Flirtatious: Adj: Like a coquette. (Is that anything like a baguette.)
Real Mood? Proud, Doting
I'm going to be half serious this time and talk about former student Robert Dominguez. I think Robert has more guts than most of us can ever hope to have. When he was leaving school he said he wasn't sure he could handle small market radio or TV. He needed the Big City. So he picked the biggest one, The Big Apple. The only advice I had to give him was to walk in every door and say I'm here to help. He did just that and the result is that for over a year now he has been working, in one form or another, in some of the hottest TV reality series. He just finished up a project on the new Martha Stewart show.
But working on those shows was not Robert's dream. He has been sitting in the wings waiting for a test of the dream he's had lurking in his soul. That test arrived on Monday Night.
"Ladies and Gentlemen,and I use that term loosely, LIVE, for the first time on our stage here at Caroline's, Give it Up for Robert Dominguez. [applause]"
He'd been working for months on this opportunity, writing, testing his material on mirrors and friends like Mindy. Friends have flown in from around the country, and were among those applauding. Robert was in the Green Room (where you go to put on makeup and wait your turn). Like the other first time performers at one of the Nation's top comedy clubs, Robert was pacing, getting rid of all the negative energy. This was a dream come true. But as Robert stepped out there on the stage, it happened. He went blank. There was nothing there. He couldn't remember his own name. He was alone. There was no one there to feed him a line, no one to pat him on the back and say, "It's okay Robert."
After giving it what he thought was an eternity for his memory to return, he left the stage, went back to the Green Room and pretty much curled up into the fetal position. "I've failed the audience, my friends and myself," he thought.
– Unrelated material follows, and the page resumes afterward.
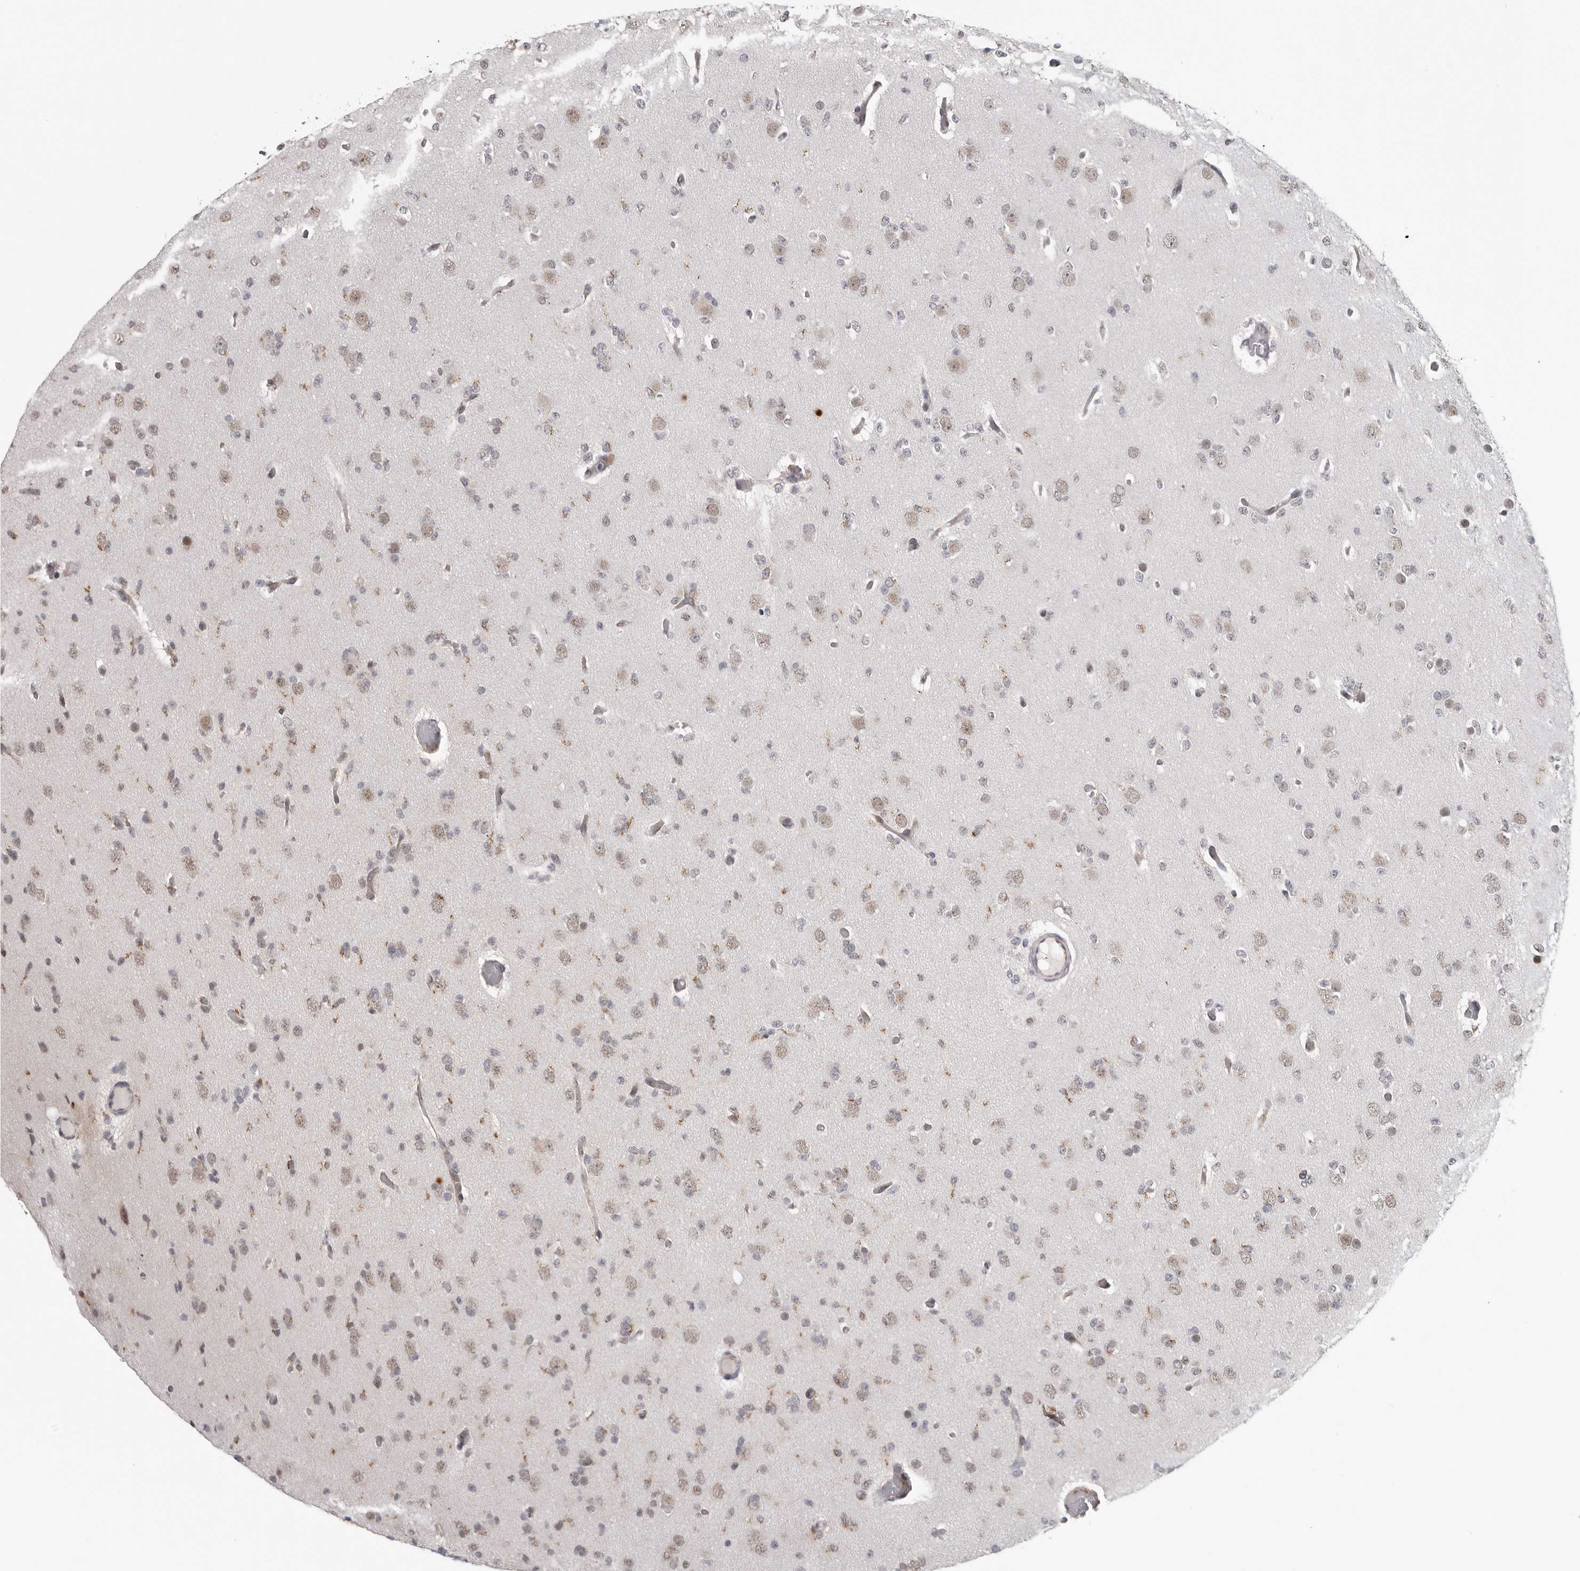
{"staining": {"intensity": "negative", "quantity": "none", "location": "none"}, "tissue": "glioma", "cell_type": "Tumor cells", "image_type": "cancer", "snomed": [{"axis": "morphology", "description": "Glioma, malignant, Low grade"}, {"axis": "topography", "description": "Brain"}], "caption": "Histopathology image shows no protein positivity in tumor cells of low-grade glioma (malignant) tissue.", "gene": "RALGPS2", "patient": {"sex": "female", "age": 22}}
Well as fate would have it, the first timers who followed didn't use up all their time. Words from the MC:
"Well Robert, you're not the first, first timer that froze on stage. We've got some time left. Want to give it another shot?"
I just think most of us would already be on our way back to Iowa. But something inside him, including a shot of something a friend contributed, told Robert he didn't want to do that. He unraveled himself from the fetal position, stood tall, made sure he had some notes handy this time, and headed back out there.
They laughed, they applauded, they cheered. Now Robert wants to be on stage every night.
Robert is part of a growing number of students and former students in a support group we've formed. It's made up of people just getting started in what they hope will be life careers, helping each other along the way.
Among the group are three athletes, Blake Eager, 95 mph fast ball pitcher, working his way up the ladder with the Mets, Mark Worthington, who will be playing for the professional basketball team in Sydney, Australia, and Stephenie Davis, who left school a champion. I like to use athletics to illustrate some things in life because athletics often mirror life.
I've watched Blake pitch a game where home plate was a foreign country and he didn't have a passport or visa. I've watched Mark put up a total of three points and foul out early in the game. I missed the game where Stephenie broke some bones in her hand in her Junior year, a year when her team was in the conference cellar. ( there was fear, and some real concern from her coach, that Stephenie would never play the game again.)
Well let's move on down the road. Blake gets drafted by the Mets. Mark becomes conference and division player of the year and ends up with a bunch of professional opportunities. And Stephenie? She comes back her senior year and leads that last place team to the conference title, and gets loaded up with accolades and trophies.
I don't live with a notion that sports are life. They are if that's where you make your living. But lessons of life are easily illustrated though games.
What the three of our athletes knew, and now Robert joins their fraternity, is that one failure does not have to define you. It can, but it doesn't have to. We get second, third, fourth, fifth chances in life. We just need to have the guts to take them if they are the stepping stones to our dreams.
"Ladies and Germs, and I use those terms loosely, let's hear it ONCE AGAIN for the very funny, the very brave, the very talented, ROBERT DOMINGUEZ."
"Hey Robert, can we get some coffee over here!"
You learn that too.
By the way my neice Donna, who has been battling very aggressive breast cancer, just got a report she's cancer free. "Yee,Haw!"